The change that the new triple combination brought to CF management is clearly indicated by the fact that based on the US CF Foundation annual report of 2020, i.e. one year after the publication of the first two studies, out of the 23305 PWCF who were eligible to receive CFTR modulators, 63.85% were on the triple combination17. Although it is

too soon to have longitudinal data on the effect of the new combination to the course of the disease, there are already several indications that CFTR modulation will become the next significant step in the long line of achievements in CF care. First of all, clinical experience suggests that the number of hospitalizations has dramatically decreased, nearly transforming CF to an outpatient disease. Our patients are growing healthier, heavier, with better respiratory function, less need for long-term oxygen therapy and insulin, and much more able to cope with their everyday needs. Importantly, this seems to apply to patients with very low FEV1 (<40%) who were not included in the reference studies18. Secondly, PWCF are starting to stop the timeconsuming medications they have used nearly all their lives. In fact, a study targeting to evaluate the effect of chronic treatment discontinuation after initiation of the triple combination, is under way19. Thirdly, new challenges in patient care arise, for instance the use of the triple combination in patient groups for which it was either not recommended, such as transplanted patients or preferable to avoid, such as pregnant women. The use of the combination in these patient groups has already been reported, indicating favorable results20,21. Last but not least, in 2021, a case report described false negative newborn screening and lower than typical sweat chloride concentration in an infant who turned out to be F508del homozygous and whose mother was on CFTR modulators22. This case gives us a glimpse of the effects that the early, even in utero, administration of the triple combination may have, not only on the clinical manifestations but also on the underlying pathophysiology of the disease.
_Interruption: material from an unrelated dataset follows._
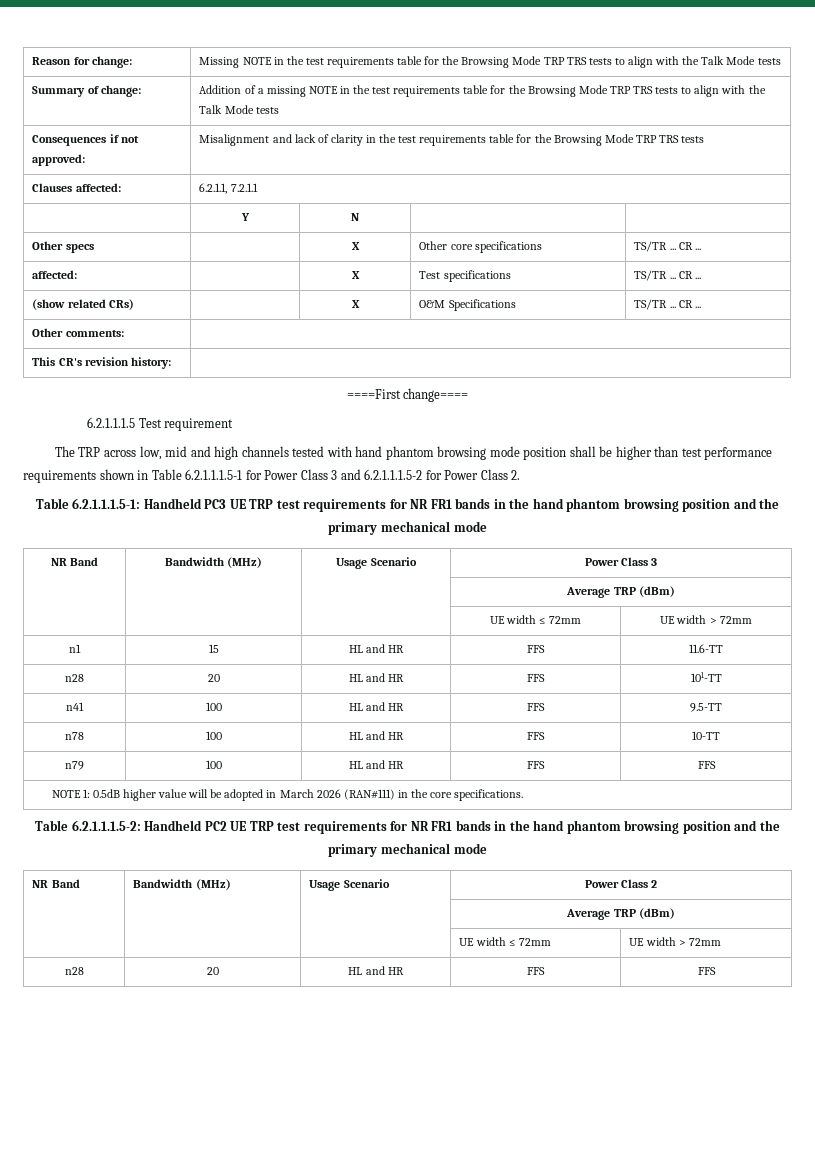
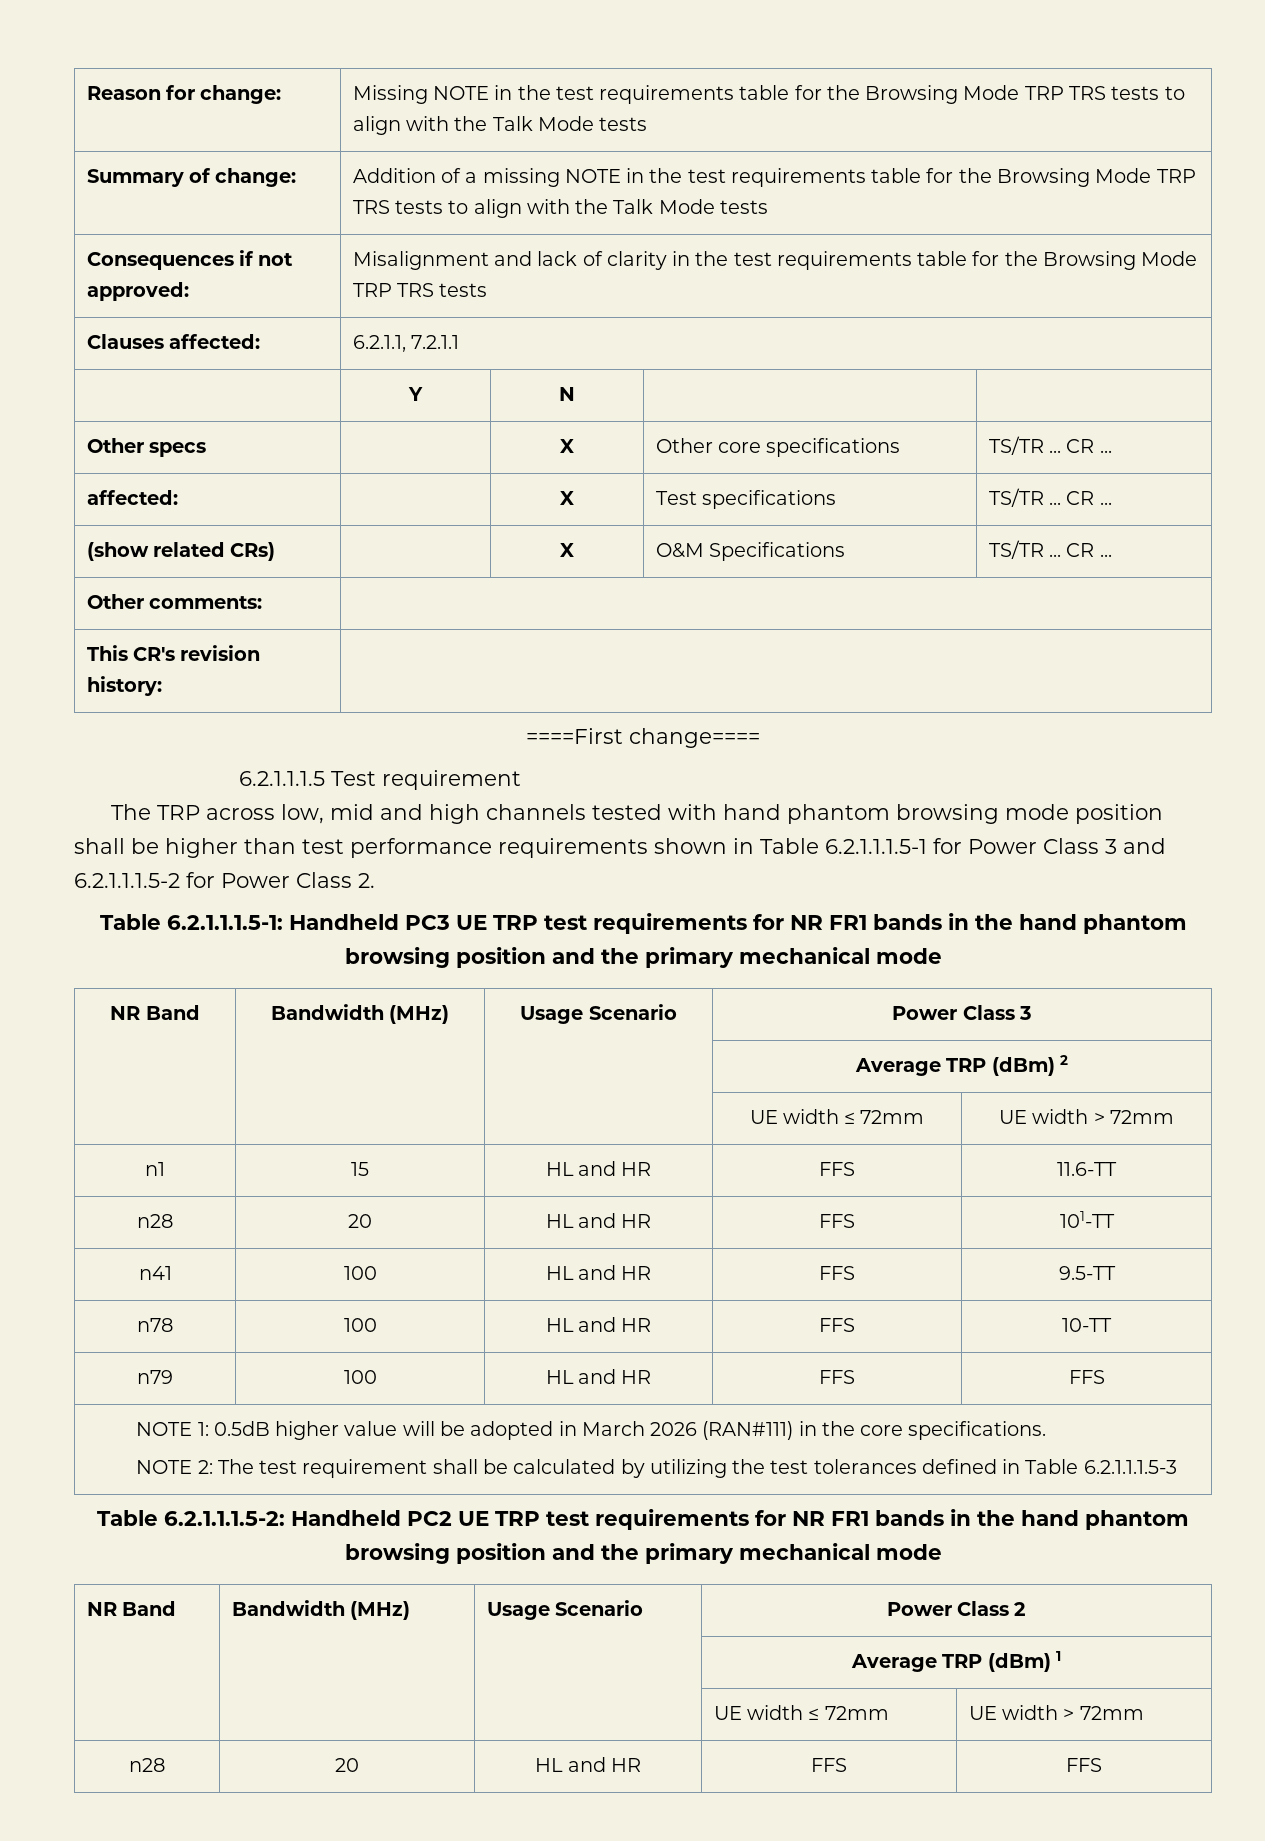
(675, 591) none -> [1059,1055,1068,1065] 2
(524, 795) none -> [136,1459,1177,1478] // NOTE 2: The test requirement shall be calculated by utilizing the test tolerances defined in Table 6.2.1.1.1.5-3
(675, 913) none -> [1055,1651,1061,1661] 1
In the 1950s, life expectancy in CF was a few months, the main causes of death were meconium ileus and malnutrition1. Today median survival is >40 years in developed countries rendering CF an example of what development of basic science and evolution of new drugs can offer to medicine and ultimately patients. The reasons for this incredible improvement include significant milestones in CF care such as correction of nutrition deficits, airway clearance, antibiotic therapy and patients’ management in specialized centers. It seems that CFTR modulators and especially the elexacaftor/tezacaftor/ivacaftor combination represent a new landmark in PWCF’s lives, already affecting the way CF is perceived and CF care is provided.